Q: It seems cleaner to have the service start up at portal init time and start retrieving resources in the background. At least it seems overly complicated to retrieve sometimes on the channel rendering thread and other times on the background thread. It would be nice to avoid the issues raised when a rendering channel thread is killed (apart from whether this is a good idea at all.) So where does the list of resources to cache come from? Should it be built by examining channel parameters in advance? Should we cache every RSS or blog that a portal user requests? Should there be a configuration file listing the resources? It would be best if the resources were not entered twice - once as channel parameters and again in a config file.

Andrew: I think there should be an interface for a plugin that provides the initial cache entries. I'd expect that the most commonly desired implementation of this plugin would be to read a configuration file to find the resources the service is desired to cache. Having the plugin would make it possible to use an implementation that mines the channel parameters for URLs.

I think the cache behavior in the case of a cache miss (when a client requests a URL that isn't currently cached) should be configurable. It would be possible to cache dynamically configured URLs (user-specified RSSes) but it would also be possible not to cache these.

Making channels use the service

Q: If we change CGenericXSLT to use the service this still leaves other custom channels to adopt the change if desired. We will need to change the CPD files to include new parameters about whether to use the caching service for a particular resource. For example we would not want to cache resources retrieved using a priveleged connection context (such as proxy CAS).

Andrew: In a way, we're re-inventing LocalConnectionContext. LocalConnectionContext takes the approach of providing an API that munges URLS. By default it does no munging. Implementations exist to slap request parameters on, such as a proxy CAS ticket.

But what if the LocalConnectionContext API had been to actually retrieve the URL and return its content, rather than just munge the URL. Arguably, this has some advantages in preventing the channel from ever seeing what the context did to the URL (the channel doesn't need to see a proxy ticket, or the user's proxied username and password, it just needs to use them to get at some content). This also has some advantages in terms of the context capabilities – such a context could do things like post a signed SAML assertion, use a client-side SSL certificate, etc. to authenticate to backing sources.
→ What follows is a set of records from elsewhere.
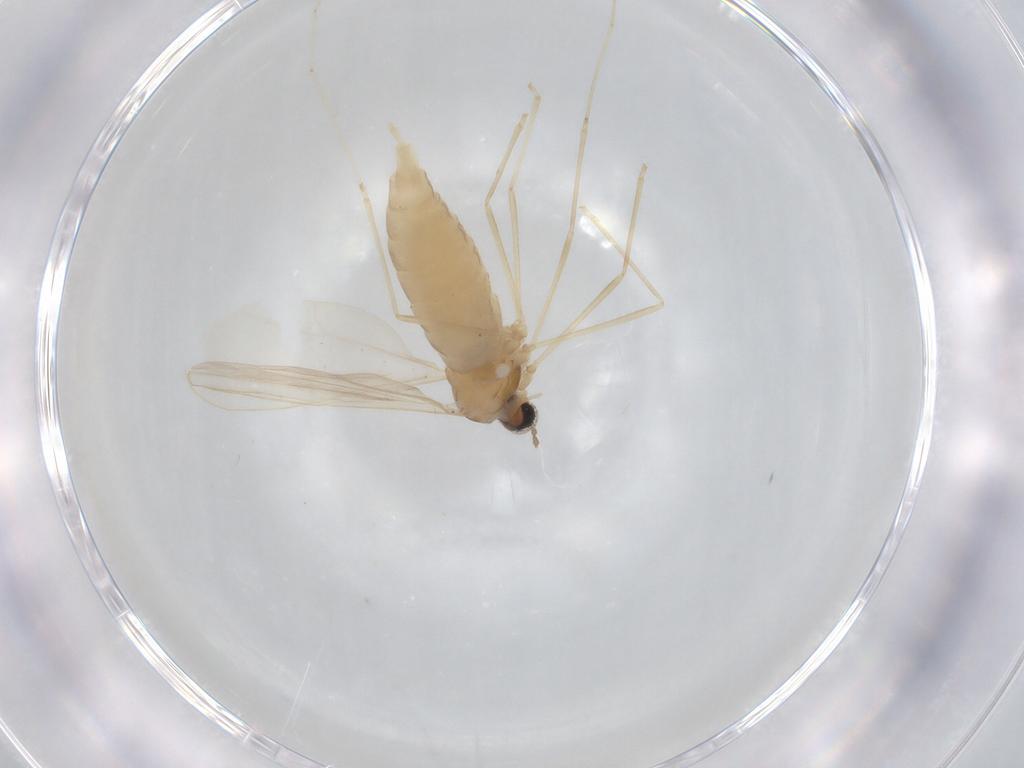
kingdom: Animalia
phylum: Arthropoda
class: Insecta
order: Diptera
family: Cecidomyiidae
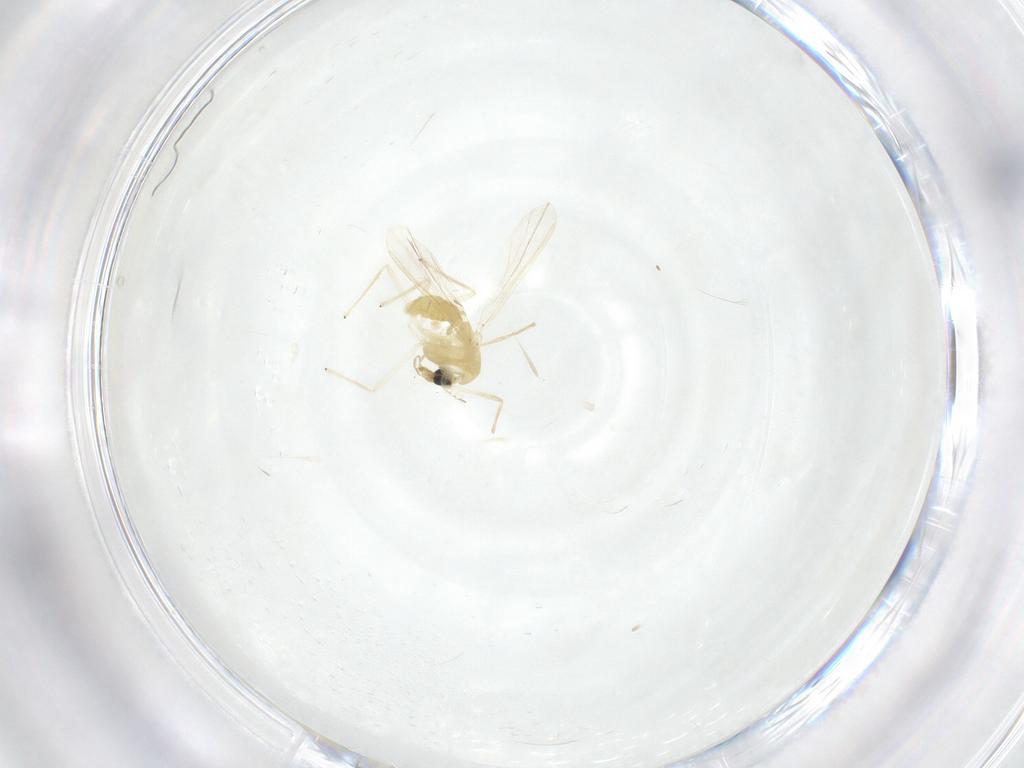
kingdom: Animalia
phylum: Arthropoda
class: Insecta
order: Diptera
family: Chironomidae
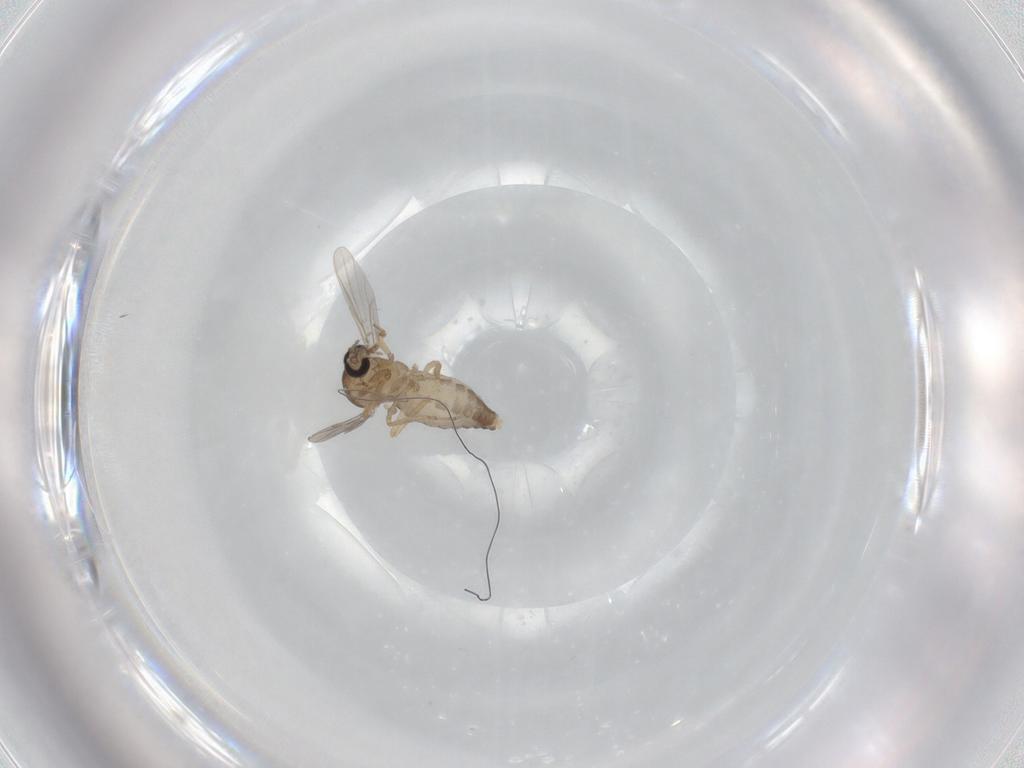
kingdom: Animalia
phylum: Arthropoda
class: Insecta
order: Diptera
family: Ceratopogonidae
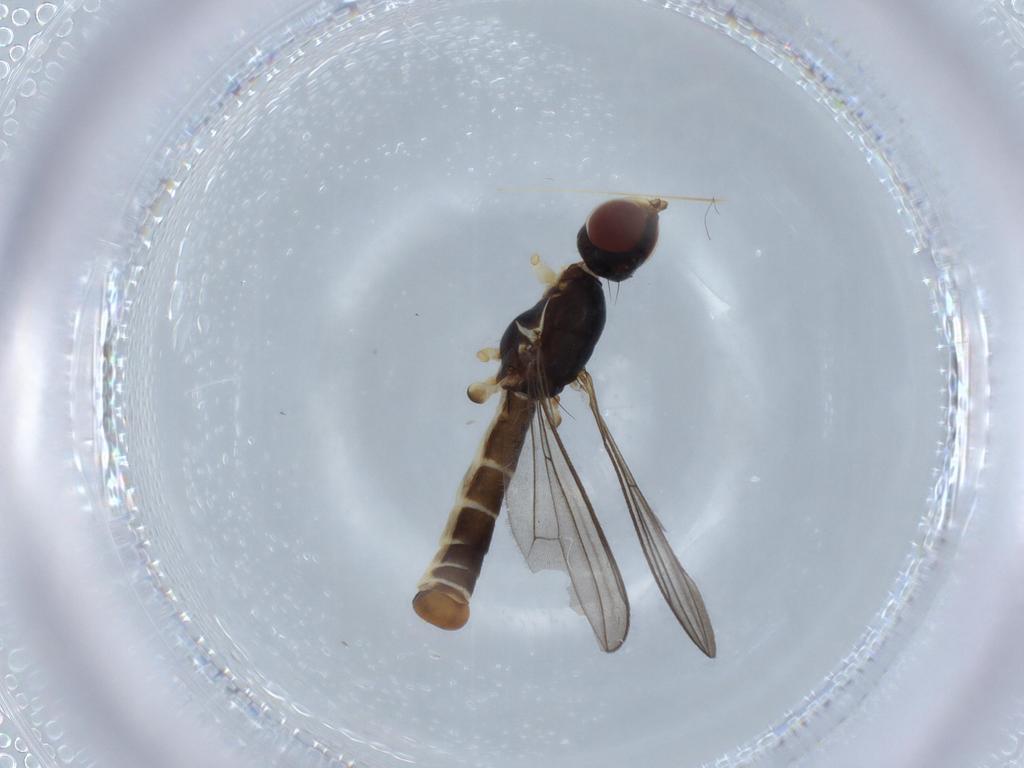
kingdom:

This enables the API to do more than just authentication. There are other pieces of context to be had. For example, in the context of YaleInfo, the standard HTTP connection timeout might be 30 seconds, whereas in the context of another portal, it might be 10 seconds. Or whatever.

We've recently seen a need for access control policies that control which URIs channels can retrieve. One way to implement this would be by means of a LocalConnectionContext that fails to retrieve URI's not meeting the access control policy.

And, of course, another piece of local context is caching implementations and policy. One school might use a local connection context to run requests through a dedicated proxy server. And another implementation might be to pass requests to the Document Cacher service we're re-inventing here.